■ **EXCERPTED RECORDS**
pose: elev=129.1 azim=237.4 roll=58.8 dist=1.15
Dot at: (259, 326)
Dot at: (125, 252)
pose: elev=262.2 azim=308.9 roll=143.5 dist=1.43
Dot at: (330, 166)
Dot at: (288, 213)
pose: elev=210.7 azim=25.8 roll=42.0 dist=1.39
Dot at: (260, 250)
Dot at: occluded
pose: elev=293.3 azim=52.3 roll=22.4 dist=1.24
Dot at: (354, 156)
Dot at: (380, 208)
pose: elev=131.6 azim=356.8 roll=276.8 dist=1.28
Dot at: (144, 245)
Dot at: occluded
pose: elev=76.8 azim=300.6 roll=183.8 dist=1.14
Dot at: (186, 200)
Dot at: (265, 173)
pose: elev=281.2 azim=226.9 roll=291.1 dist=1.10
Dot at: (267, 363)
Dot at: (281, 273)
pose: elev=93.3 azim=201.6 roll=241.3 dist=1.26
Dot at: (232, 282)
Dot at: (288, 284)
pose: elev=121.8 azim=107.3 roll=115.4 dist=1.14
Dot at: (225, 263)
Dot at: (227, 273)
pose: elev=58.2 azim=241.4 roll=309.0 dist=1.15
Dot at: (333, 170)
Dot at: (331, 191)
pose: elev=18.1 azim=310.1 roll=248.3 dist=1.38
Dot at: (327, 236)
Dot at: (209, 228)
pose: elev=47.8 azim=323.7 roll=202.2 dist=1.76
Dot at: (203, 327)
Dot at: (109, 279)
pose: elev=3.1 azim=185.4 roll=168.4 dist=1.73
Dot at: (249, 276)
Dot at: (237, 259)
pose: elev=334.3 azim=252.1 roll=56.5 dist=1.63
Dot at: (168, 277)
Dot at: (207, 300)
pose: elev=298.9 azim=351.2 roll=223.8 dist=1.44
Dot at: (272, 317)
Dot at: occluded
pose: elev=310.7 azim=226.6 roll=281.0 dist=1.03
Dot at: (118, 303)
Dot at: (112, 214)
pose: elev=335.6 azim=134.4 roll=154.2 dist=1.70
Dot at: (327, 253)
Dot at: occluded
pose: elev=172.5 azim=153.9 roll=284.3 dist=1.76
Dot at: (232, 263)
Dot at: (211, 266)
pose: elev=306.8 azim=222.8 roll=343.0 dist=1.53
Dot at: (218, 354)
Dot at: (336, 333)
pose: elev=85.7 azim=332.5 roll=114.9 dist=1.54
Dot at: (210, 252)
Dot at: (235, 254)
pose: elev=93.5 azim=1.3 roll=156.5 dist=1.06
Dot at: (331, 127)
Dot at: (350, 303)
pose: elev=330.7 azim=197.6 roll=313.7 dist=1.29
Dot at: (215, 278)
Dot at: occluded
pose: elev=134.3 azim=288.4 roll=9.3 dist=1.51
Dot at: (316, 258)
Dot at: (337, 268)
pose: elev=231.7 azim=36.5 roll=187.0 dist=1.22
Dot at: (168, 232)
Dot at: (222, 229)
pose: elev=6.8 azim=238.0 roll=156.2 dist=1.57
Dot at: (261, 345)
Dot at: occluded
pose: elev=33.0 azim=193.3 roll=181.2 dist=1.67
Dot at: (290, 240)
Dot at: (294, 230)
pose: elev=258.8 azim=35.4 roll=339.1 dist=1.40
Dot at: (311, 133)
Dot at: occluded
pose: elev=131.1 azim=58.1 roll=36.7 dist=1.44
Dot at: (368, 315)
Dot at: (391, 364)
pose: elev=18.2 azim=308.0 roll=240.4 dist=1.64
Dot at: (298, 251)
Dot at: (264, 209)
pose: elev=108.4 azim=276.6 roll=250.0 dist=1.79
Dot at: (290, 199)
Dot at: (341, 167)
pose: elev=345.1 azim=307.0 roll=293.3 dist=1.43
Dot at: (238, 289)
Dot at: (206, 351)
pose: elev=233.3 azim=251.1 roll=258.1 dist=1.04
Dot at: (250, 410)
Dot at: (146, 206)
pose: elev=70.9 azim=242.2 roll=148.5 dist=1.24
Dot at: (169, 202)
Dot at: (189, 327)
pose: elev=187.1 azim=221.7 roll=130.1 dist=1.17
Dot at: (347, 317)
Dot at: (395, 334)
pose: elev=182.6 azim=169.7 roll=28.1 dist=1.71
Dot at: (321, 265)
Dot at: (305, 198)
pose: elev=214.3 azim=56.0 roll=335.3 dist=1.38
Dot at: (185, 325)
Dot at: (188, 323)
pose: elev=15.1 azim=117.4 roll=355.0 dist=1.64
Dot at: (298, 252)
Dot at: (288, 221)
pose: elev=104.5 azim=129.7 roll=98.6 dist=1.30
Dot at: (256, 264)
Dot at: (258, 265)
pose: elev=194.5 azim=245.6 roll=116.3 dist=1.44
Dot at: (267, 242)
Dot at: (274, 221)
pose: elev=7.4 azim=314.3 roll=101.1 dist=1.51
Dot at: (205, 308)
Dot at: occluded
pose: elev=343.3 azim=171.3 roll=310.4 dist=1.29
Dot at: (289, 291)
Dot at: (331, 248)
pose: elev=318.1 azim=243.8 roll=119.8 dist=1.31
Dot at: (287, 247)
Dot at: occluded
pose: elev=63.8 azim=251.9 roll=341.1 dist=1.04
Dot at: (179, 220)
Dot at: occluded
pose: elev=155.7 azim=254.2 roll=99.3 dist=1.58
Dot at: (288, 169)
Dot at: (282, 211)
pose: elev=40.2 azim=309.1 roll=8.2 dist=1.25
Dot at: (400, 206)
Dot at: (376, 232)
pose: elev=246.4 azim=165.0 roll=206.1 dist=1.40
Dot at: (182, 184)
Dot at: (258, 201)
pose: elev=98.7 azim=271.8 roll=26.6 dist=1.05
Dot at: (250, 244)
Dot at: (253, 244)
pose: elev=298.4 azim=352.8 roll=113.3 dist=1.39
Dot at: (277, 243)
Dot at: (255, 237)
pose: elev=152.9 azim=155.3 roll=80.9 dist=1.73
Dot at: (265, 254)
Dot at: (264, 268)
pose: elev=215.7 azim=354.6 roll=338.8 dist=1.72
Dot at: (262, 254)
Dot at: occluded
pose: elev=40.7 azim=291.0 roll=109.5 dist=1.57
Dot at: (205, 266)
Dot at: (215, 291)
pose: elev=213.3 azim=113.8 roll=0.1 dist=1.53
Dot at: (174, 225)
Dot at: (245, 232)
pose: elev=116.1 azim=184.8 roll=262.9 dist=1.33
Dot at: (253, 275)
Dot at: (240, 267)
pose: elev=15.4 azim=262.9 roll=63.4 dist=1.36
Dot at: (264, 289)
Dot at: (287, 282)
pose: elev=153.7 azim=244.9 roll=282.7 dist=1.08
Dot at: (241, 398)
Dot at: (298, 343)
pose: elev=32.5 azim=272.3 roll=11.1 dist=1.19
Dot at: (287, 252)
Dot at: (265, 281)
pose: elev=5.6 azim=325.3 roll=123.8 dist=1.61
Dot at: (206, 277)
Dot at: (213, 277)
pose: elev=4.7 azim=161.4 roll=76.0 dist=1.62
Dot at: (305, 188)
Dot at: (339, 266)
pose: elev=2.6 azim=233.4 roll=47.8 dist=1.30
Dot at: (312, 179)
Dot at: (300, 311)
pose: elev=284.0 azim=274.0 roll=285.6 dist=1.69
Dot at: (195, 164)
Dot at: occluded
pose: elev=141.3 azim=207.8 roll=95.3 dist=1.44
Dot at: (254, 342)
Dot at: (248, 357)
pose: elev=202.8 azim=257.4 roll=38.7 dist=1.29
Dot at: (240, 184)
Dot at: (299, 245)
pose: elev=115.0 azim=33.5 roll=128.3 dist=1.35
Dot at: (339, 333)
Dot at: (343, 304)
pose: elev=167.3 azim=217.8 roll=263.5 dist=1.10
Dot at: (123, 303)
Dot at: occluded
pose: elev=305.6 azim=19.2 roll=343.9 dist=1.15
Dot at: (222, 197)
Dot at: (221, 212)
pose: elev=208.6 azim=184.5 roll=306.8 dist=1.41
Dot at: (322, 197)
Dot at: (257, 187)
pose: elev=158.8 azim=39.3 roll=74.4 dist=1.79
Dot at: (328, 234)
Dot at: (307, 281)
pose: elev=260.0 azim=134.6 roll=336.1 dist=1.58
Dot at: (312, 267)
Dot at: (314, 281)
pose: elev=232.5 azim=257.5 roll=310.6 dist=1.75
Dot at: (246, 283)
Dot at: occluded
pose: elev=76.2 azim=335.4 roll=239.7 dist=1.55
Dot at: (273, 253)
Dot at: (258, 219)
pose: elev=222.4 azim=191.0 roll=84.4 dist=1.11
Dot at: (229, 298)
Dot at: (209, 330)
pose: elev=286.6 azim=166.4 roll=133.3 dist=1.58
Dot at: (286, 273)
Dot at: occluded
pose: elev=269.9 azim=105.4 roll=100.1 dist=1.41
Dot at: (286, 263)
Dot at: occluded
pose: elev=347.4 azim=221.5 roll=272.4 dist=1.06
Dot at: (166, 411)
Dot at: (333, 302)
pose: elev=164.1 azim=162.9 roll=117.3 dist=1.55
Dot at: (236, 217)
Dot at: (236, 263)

■ **DESCRIPTION OF THE TASK**
Render the records from the line containing "pose: elev=3.1 azim=185.4" through the line containing "Dot at: (211, 266)" as a numbered list, with both of those lines included and any blank lines dropped.

■ **COMPLETED EXERCISE**
1. pose: elev=3.1 azim=185.4 roll=168.4 dist=1.73
2. Dot at: (249, 276)
3. Dot at: (237, 259)
4. pose: elev=334.3 azim=252.1 roll=56.5 dist=1.63
5. Dot at: (168, 277)
6. Dot at: (207, 300)
7. pose: elev=298.9 azim=351.2 roll=223.8 dist=1.44
8. Dot at: (272, 317)
9. Dot at: occluded
10. pose: elev=310.7 azim=226.6 roll=281.0 dist=1.03
11. Dot at: (118, 303)
12. Dot at: (112, 214)
13. pose: elev=335.6 azim=134.4 roll=154.2 dist=1.70
14. Dot at: (327, 253)
15. Dot at: occluded
16. pose: elev=172.5 azim=153.9 roll=284.3 dist=1.76
17. Dot at: (232, 263)
18. Dot at: (211, 266)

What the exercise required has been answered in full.